-- Opening Marker --

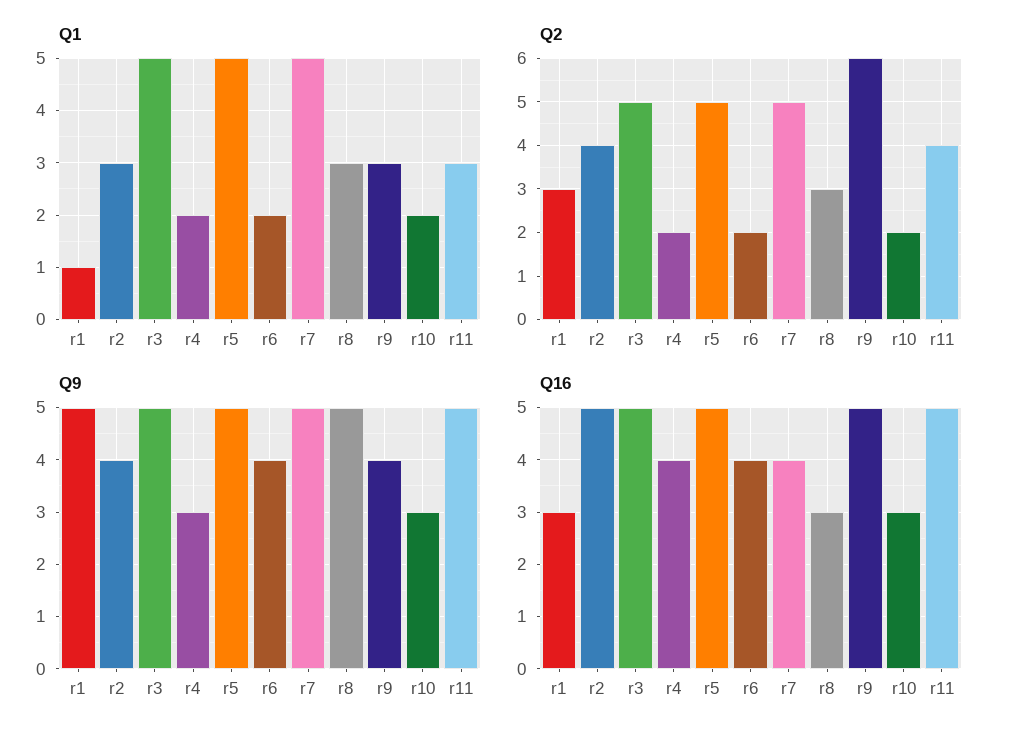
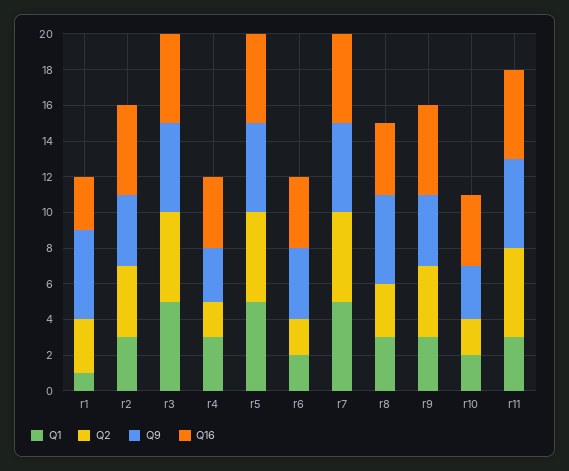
Q1, r4: 2 -> 3
Q2, r9: 6 -> 4
Q2, r11: 4 -> 5
Q16, r7: 4 -> 5
Q16, r8: 3 -> 4
Q16, r10: 3 -> 4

-- Closing Marker --

Action item
Without altering anything, output all the lines above but none of the images.

Answer for the task
Q1, r4: 2 -> 3
Q2, r9: 6 -> 4
Q2, r11: 4 -> 5
Q16, r7: 4 -> 5
Q16, r8: 3 -> 4
Q16, r10: 3 -> 4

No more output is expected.